• Activity
Omitting all pictures, print the lines of the listing from the one containing "hfov_deg: 6.5" through the final line, both ends included, with no other text.

• Records for this exercise
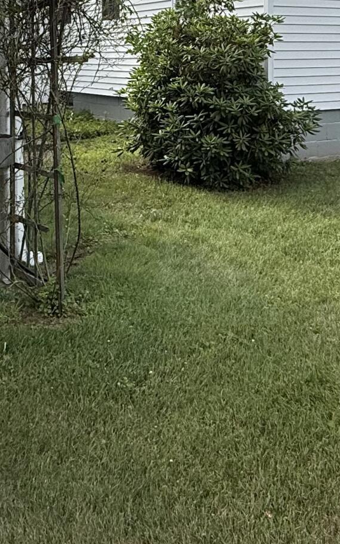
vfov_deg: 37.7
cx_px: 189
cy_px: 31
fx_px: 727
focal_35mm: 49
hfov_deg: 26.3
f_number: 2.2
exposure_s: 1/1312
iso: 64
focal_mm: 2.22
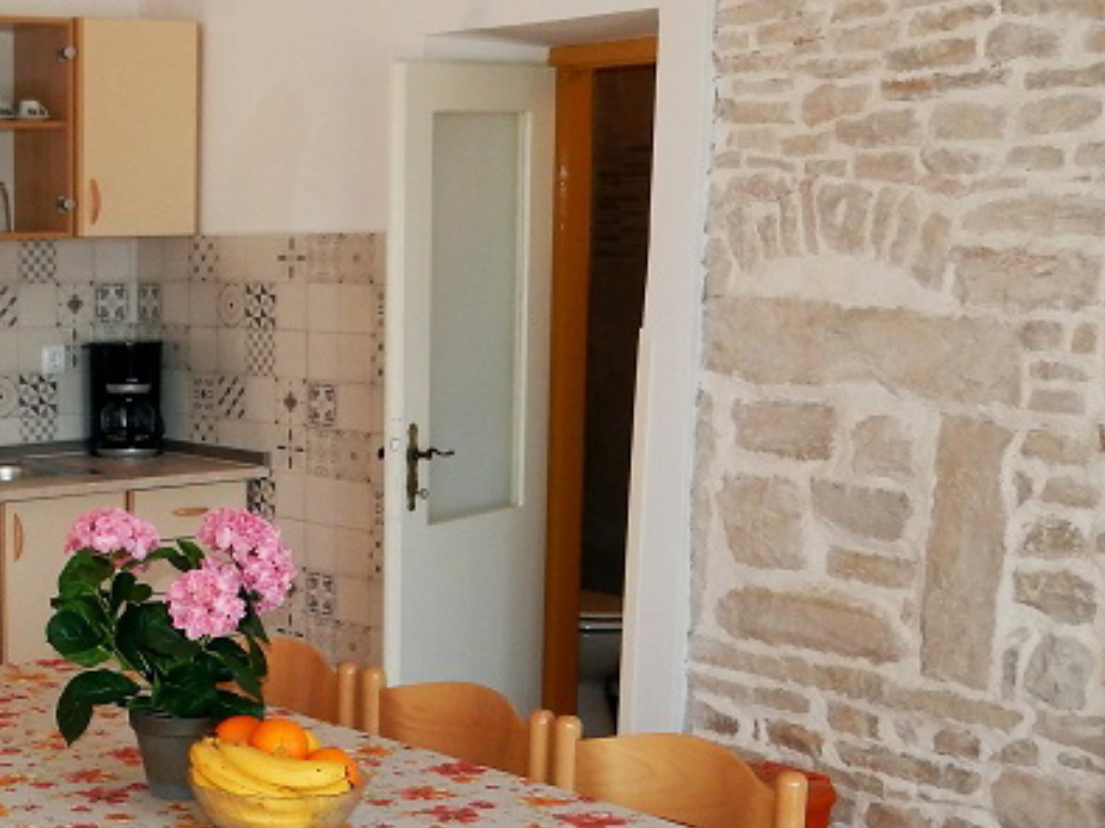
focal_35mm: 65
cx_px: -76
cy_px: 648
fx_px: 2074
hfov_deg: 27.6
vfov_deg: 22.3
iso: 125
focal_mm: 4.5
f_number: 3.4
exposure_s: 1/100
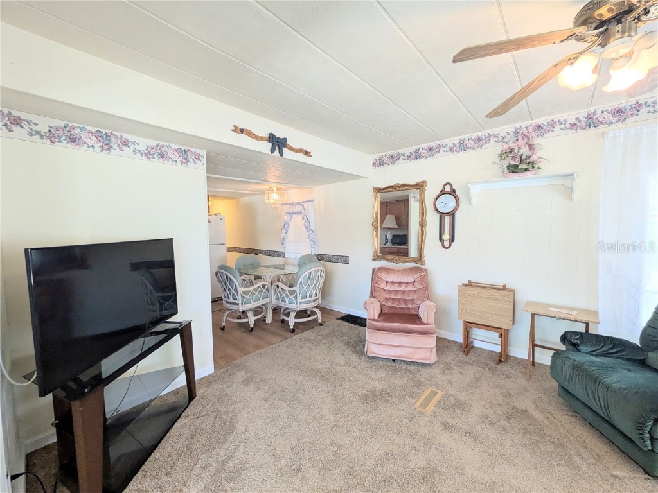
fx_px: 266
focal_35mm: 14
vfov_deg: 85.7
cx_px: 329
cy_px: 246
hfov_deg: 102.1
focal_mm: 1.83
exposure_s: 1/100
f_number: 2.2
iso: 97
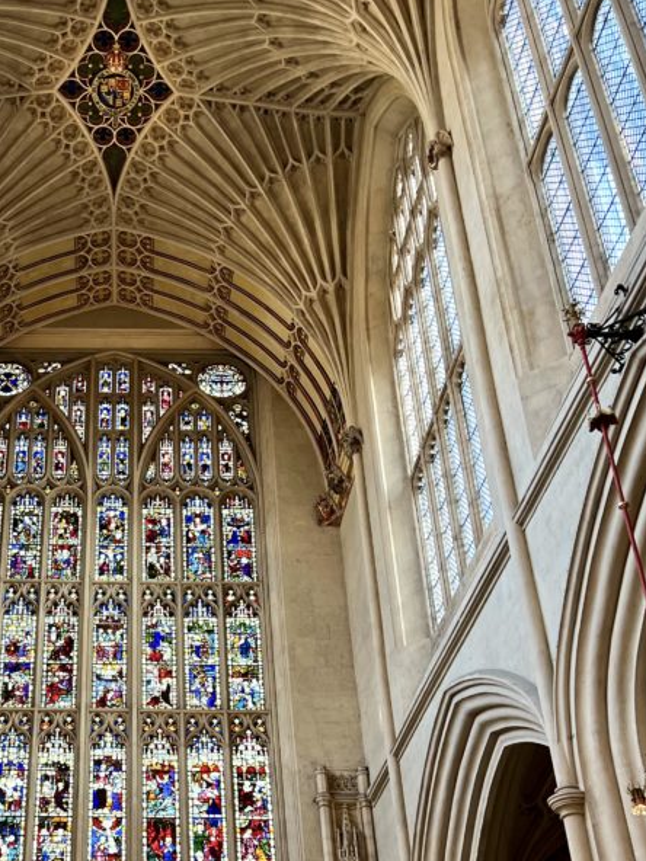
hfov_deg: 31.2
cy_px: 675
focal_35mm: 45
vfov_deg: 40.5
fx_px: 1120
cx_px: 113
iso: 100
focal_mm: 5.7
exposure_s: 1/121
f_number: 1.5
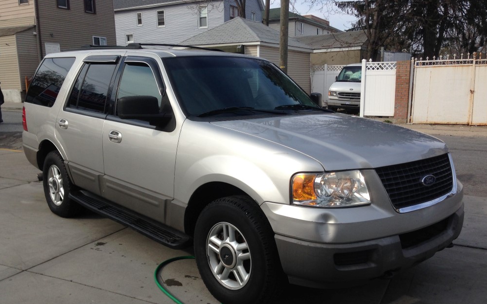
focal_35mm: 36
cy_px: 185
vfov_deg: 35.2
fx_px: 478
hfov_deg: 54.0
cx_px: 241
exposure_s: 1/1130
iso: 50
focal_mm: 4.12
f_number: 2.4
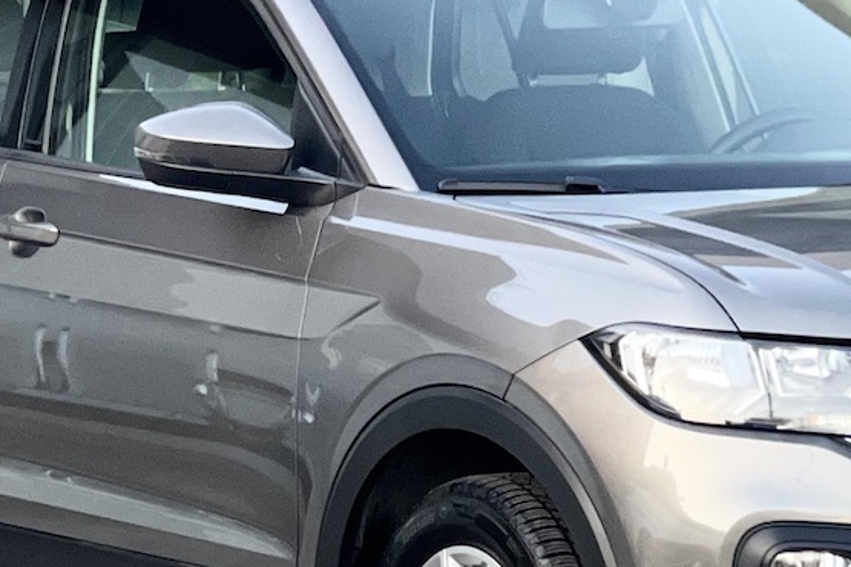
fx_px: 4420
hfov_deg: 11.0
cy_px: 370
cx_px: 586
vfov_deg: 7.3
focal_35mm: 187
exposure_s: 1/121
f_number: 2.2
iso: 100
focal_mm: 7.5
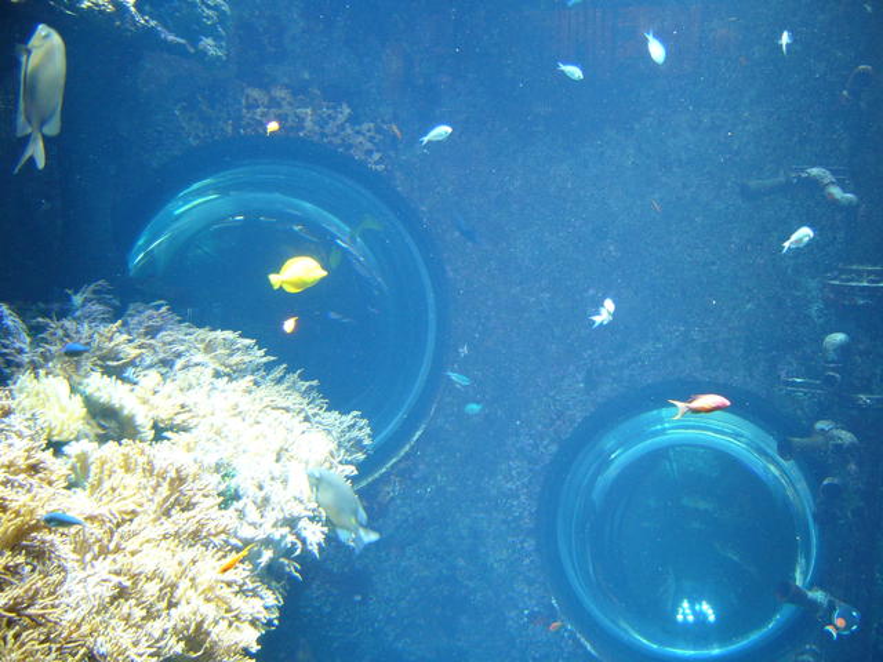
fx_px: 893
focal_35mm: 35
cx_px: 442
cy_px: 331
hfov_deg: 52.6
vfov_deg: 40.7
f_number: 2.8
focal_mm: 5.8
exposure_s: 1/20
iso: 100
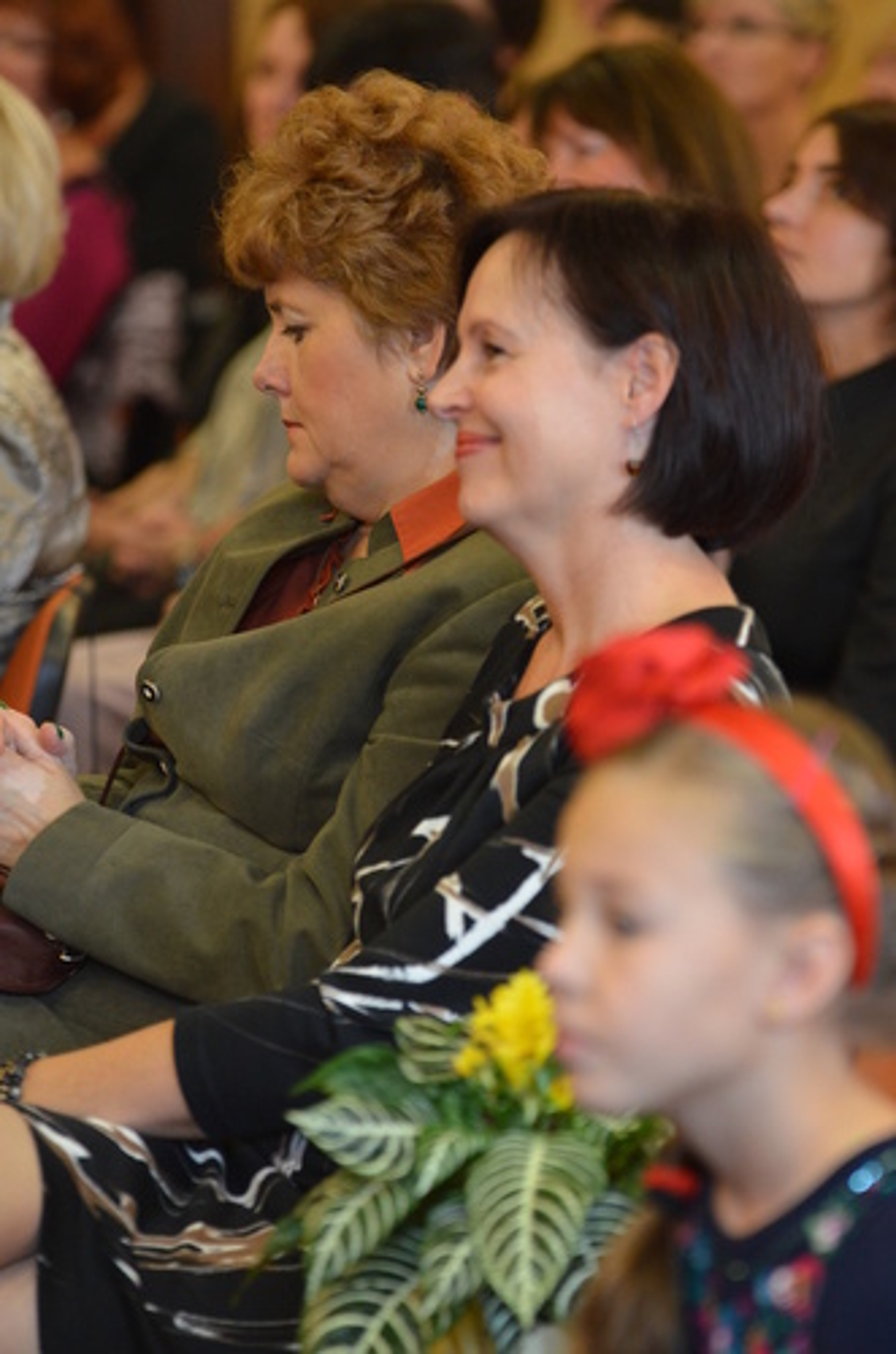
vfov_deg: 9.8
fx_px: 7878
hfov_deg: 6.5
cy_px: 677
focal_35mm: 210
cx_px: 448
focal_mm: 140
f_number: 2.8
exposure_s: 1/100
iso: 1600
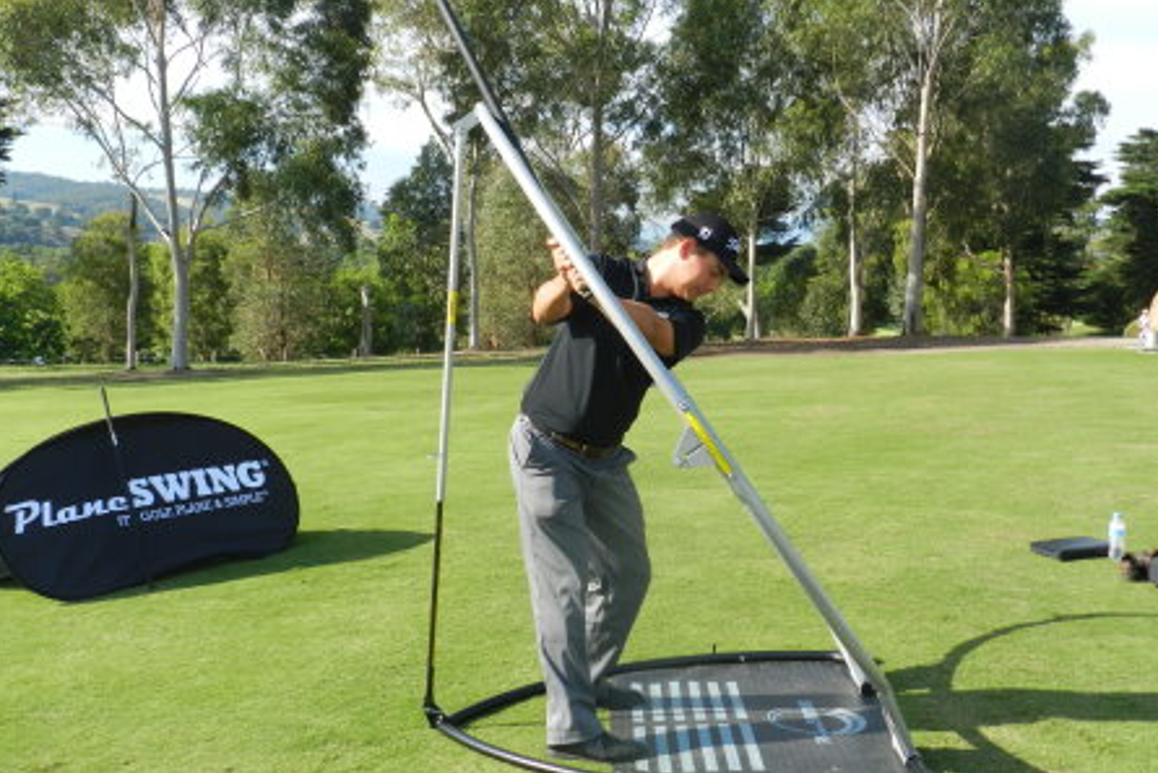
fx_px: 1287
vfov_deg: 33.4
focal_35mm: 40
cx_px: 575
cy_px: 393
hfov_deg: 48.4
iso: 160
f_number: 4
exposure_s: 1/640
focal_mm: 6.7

• Written response
hfov_deg: 6.5
cy_px: 677
focal_35mm: 210
cx_px: 448
focal_mm: 140
f_number: 2.8
exposure_s: 1/100
iso: 1600
fx_px: 1287
vfov_deg: 33.4
focal_35mm: 40
cx_px: 575
cy_px: 393
hfov_deg: 48.4
iso: 160
f_number: 4
exposure_s: 1/640
focal_mm: 6.7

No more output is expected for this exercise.